Objetivo de la tarea: Enumera los escritores famosos a los que, según el texto dado, Debenedetti inventó entrevistas.

Texto dado:
En enero del 2013, Debenedetti vio un video en YouTube de una operación quirúrgica. El paciente era muy parecido a Hugo Chávez. En aquellos días, la salud del expresidente venezolano estaba en una condición crítica. La expectativa por saber el rumbo que tomaría su país sin él era proporcional a la cobertura mediática de sus viajes a Cuba donde recibía atención médica. En esa coyuntura, el italiano envió la foto a tres agencias de noticias en América Latina. La imagen llegó entonces a manos de una enfermera cubana. Ella le vendió la foto a GtresOnline y afirmó ser quien cuidaba al venezolano. Gtres es la agencia gráfica que mantiene un vínculo con el diario El País de España. Pese a no estar seguros de la fuente, los editores del diario madrileño corrieron el riesgo de publicar en primera plana la fotografía junto a la leyenda: “El secreto de la enfermedad de Chávez”. El resultado: paralización de la imprenta, millones de ejemplares inservibles y la vulnerabilidad al descubierto del diario más importante de habla hispana. Además de este caso, Debenedetti también ha inventado decenas de entrevistas a escritores famosos como Philip Roth, Günter Grass, José Saramago y Mario Vargas Llosa, que han sido publicadas en diarios de su país.

Información proporcionada:
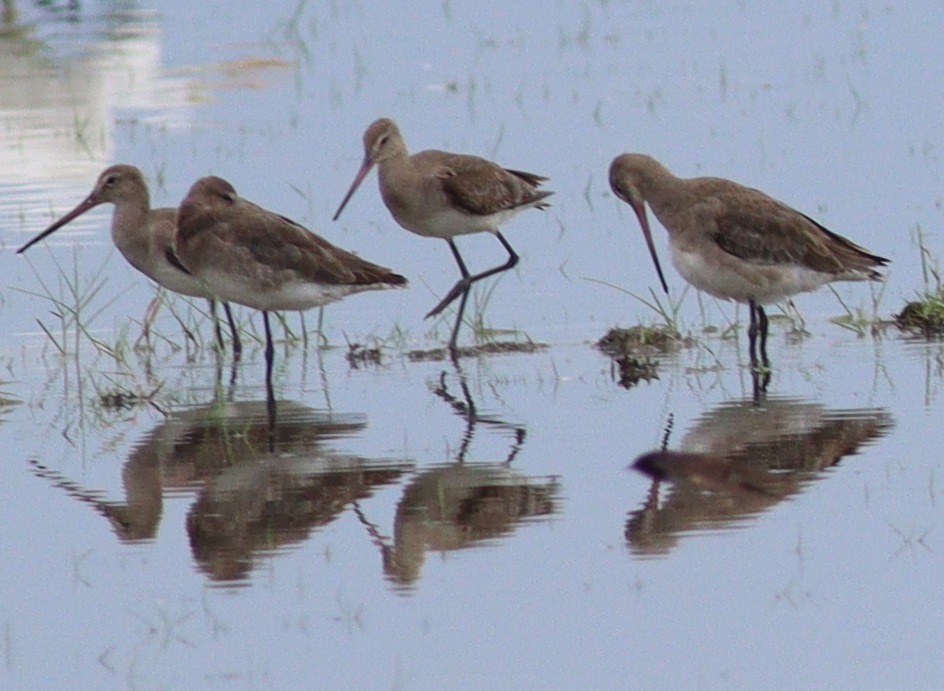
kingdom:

Respuesta: Philip Roth, Günter Grass, José Saramago y Mario Vargas Llosa.